On the 13th of May,we registered in KTDI...n due to my malas-ness to fight for merit,i had to stay in Laman Midah...It wasnt dat bad actly n it's actly quite near to hukm...

Frm 14th to 17th,we had an orientation with a fancy name...lol...so-called-Mnggu Mesra Tahun Klinikal...it's supposed to expose us to clinical years...which i think dont really work on me...as i still feel LOST!!haiz...

and then on the 18th,we went to kuala besut's BTN to have our 2nd PPD camp...it was better than my expectation..lol...maybe coz i already noe most of them...so,it's easier to communicate this time...haha...

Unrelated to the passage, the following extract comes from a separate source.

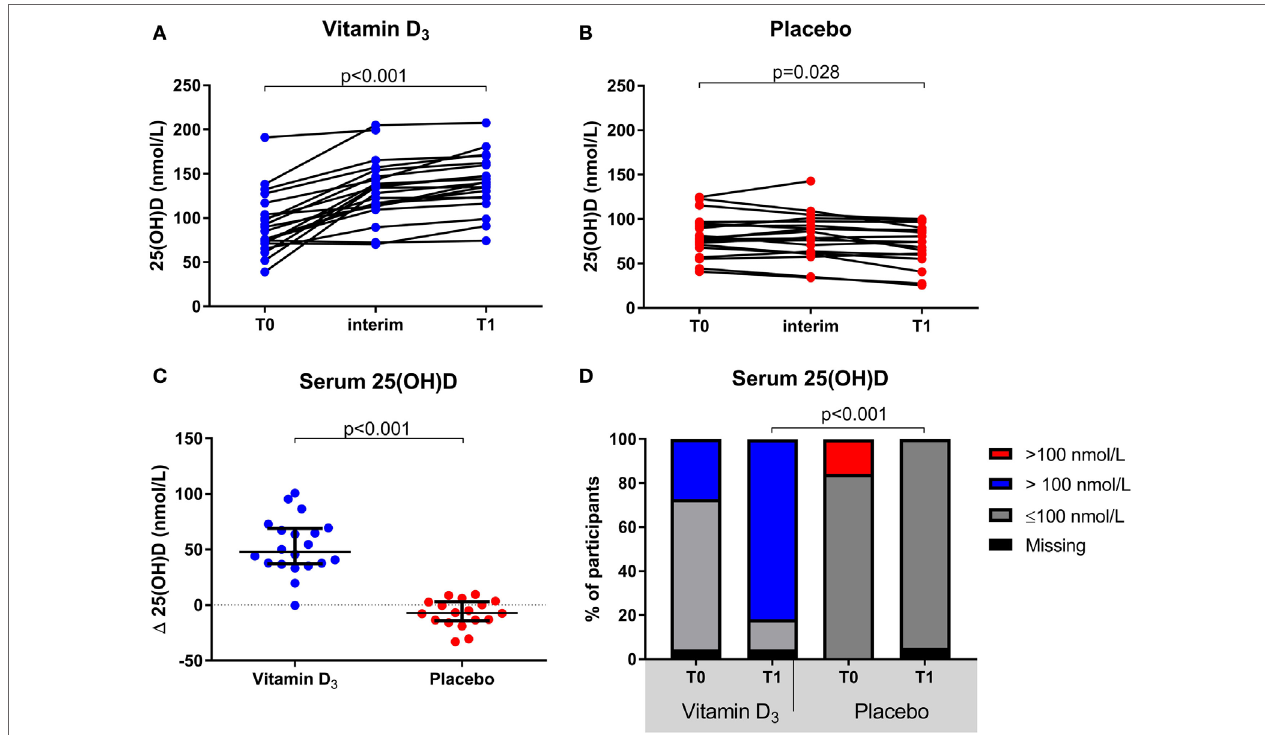
FigUre 2 | Effect of vitamin D 3 supplements on serum 25(OH)D levels. (a) Within group comparisons of serum 25(OH)D levels at T0 (baseline) and T1 (week 16) in the vitamin D 3 supplemented arm ( n = 22), (b) within group comparisons of serum 25(OH)D levels at T0 and T1 in the placebo arm ( n = 19), (c) between group comparisons of the serum 25(OH)D level differences between T1 and T0. (D) group comparisons of serum 25(OH)D levels < and > 100 nmol/L at T0 and T1. p -Values calculated with (a,b) Wilcoxon signed ranks, (c) Mann–Whitney U or (D) χ 2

after the 5-day-camp,we went back to kl...n on the following monday,we started our 1st posting...mine's d Medicine n Society posting...which all my seniors refer as the honeymoon posting...as tis is the most relaxing posting relatively when compared to our other posting...lol...
the 1st week was just lectures...n lectures...n MORE lectures...haha...it's exhausting to have so many lectures in a day...

n the best part is...

my here now in tg karang...


n im still having lectures...

OMG!!

klah...shall stop here...tired typing d..hahaha....

iM dying..

Im suff0cating...


Am I trying to0 hard?? My fren once told me dat the more a person wanna change herself and pushes herself too much,in the end her thoughts would take control of her mind and the reverse effects is gonna happen...is this happening to me??

Im trying very3 hard to change.I wanna change-I NEED to change...I don't wanna live a life with no meaning.I don't wanna be some1 dat ll ruin other ppl's life.Hence, changes is a MUST...

SomebOdy plz help me...Im dying inside..I feel so sad and depressed..Im beginning to hate myself..coz i cant even do something so simple..WHY canT i change my laziness??y musT i proscratinate?God,if you're there,y din u teach me wat to do??

I wanna cry out loud..I wanna lie on somebody's shoulder and cry it ALL out..BUT, im afraid to show ppl the real me..I don't wana be vulnerable..I wanna be strong..I need to be strong...coz i know my daddy put a lot of hope and expectation on me..But, i wanna tell him dat his hope is killing me and strangling me slowly...I cant breathe...but,at the same time,i dont wanna let you down...this is wat u want rite??

Yesterday,somebody asked me-"when are you going to live for yourself and not for anybody else??"..His words really caught me speechless...I don't know what to answer...coz even me dunno when am i gonna stop living for some other ppl...

i NEED to change..


After so many years,i finally think i need a change badly and hoping a new hairstyle would help..would it???